Despite these concerns, surveys over the past decade indicate that anywhere from 65 up to 90 percent of families report at least spanking their children at some point. The legal framework in the United States appears to be consistent with this social approval of physical discipline. Most states, by statute or common law, expressly permit “reasonable” corporal punishment by parents, other caregivers, and even schools. No state has expressly outlawed it (although, interestingly, it’s been abolished in over 30 countries). Missouri law expressly excludes “discipline including spanking, administered in a reasonable manner” from the definition of child abuse. See RsMO §§ 210.110(1); 568.060.1(1), .9. (Note, however, that the use of corporal punishment again foster children is prohibited. 13 CSR 35-60.030, .050.) Similarly, in Texas, where charges of injury to a child are pending against Adrian Peterson, the use of force by a parent or caregiver against a child is justified when that caregiver “reasonably believes the force is necessary to discipline the child or to safeguard or promote his welfare.” Tex. Penal Code § 9.61; see also Tex. Family Code § 151.001(a), (e) (allowing a parent and certain caregivers to use corporal punishment for the reasonable discipline of a child).

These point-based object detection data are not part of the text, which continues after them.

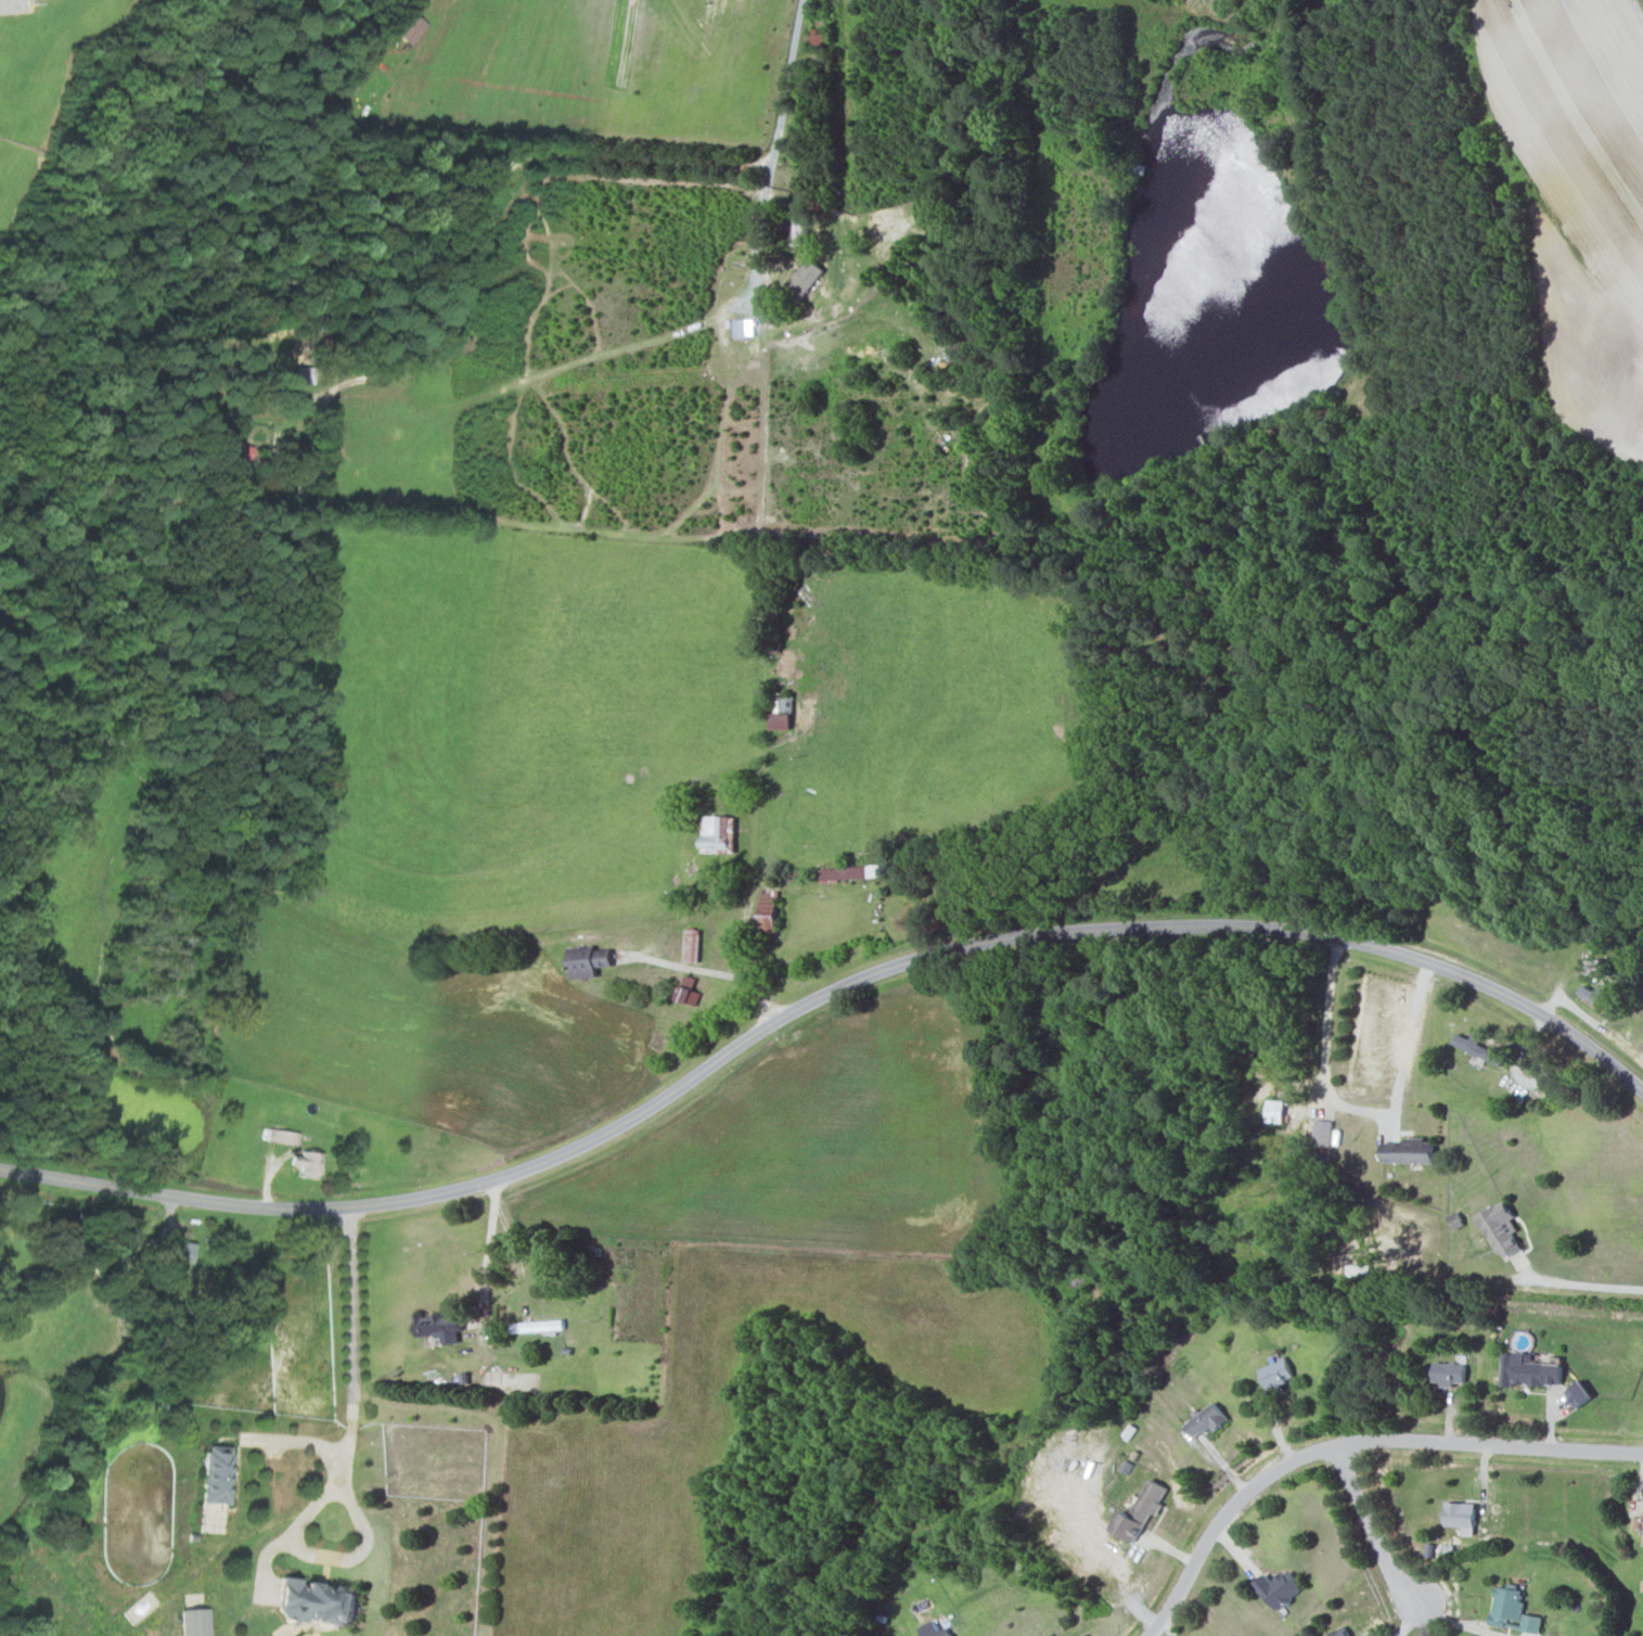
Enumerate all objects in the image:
building: (410, 28)
road: (775, 135)
road: (459, 249)
building: (803, 280)
building: (226, 451)
building: (779, 720)
building: (717, 833)
building: (852, 872)
building: (767, 912)
building: (586, 960)
building: (1594, 969)
road: (708, 971)
building: (1595, 996)
road: (819, 1000)
building: (1477, 1048)
road: (1325, 1055)
building: (1274, 1111)
building: (1322, 1132)
building: (283, 1136)
building: (1409, 1151)
building: (307, 1164)
building: (1500, 1228)
road: (491, 1237)
building: (180, 1252)
road: (1579, 1286)
road: (352, 1317)
building: (437, 1326)
building: (1276, 1373)
building: (1449, 1373)
building: (1578, 1394)
building: (1206, 1420)
road: (1351, 1443)
building: (214, 1474)
building: (1139, 1511)
building: (1461, 1516)
road: (1372, 1529)
road: (238, 1536)
road: (303, 1545)
building: (1278, 1588)
building: (313, 1603)
building: (1512, 1611)
road: (1474, 1617)
building: (194, 1622)
building: (929, 1629)
building: (1339, 1632)
building: (950, 1635)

So what is “reasonable” physical discipline? Or, asked another way, when is corporal punishment unreasonable and when does it become abuse? In Missouri, physical discipline crosses the line to abuse where there is resulting harm to the child. In re M.N.J., 291 S.W.2d 306, 312 (Mo. App. W.D. 2009) (“Spanking with a belt is not physical abuse when done in a reasonable manner and does not result in harm to the child.”) The clearest indicator of “harm” is physical injury, e.g., bruises, lacerations, abrasions, welts, choke marks, burns, bites, and fractures. Without some physical manifestation of harm, abuse resulting from physical discipline may be hard to prove. For example, a child’s expressed fear of her parents may be insufficient evidence of “harm” or unreasonable discipline. See id. at 312-314 (reversing and remanding a finding of physical abuse where, despite an admission of disciplining the child with a belt, an observation of a red mark on the child’s bottom, and the child’s expressed fear of returning to the parents’ care, there was no testimony that the child suffered from bruising as a result of the belt or that the spankings were administered unreasonably). Determining the “reasonableness” of the discipline is an ever more ambiguous analysis. Was the physical discipline exercised in anger? Was it proportionate to the severity of the behavior to be corrected? The answers to these and related questions will guide the “reasonableness” analysis.
In November, Adrian Peterson pled no contest to a misdemeanor charge of reckless assault allowing him to avoid a criminal trial. He received two years of deferred adjudication, a form of probation. He was fined $4,000 and must complete parenting classes and perform 80 hours of community service. If he completes his probation without incident, the misdemeanor charge will be removed from his record.
Whether one agrees with the plea agreement or not, this case has certainly brought needed attention to the issue of corporal punishment and child abuse. At the very least this case will give parents reason to reflect on their own disciplinary methods, whatever their preferences and beliefs may be.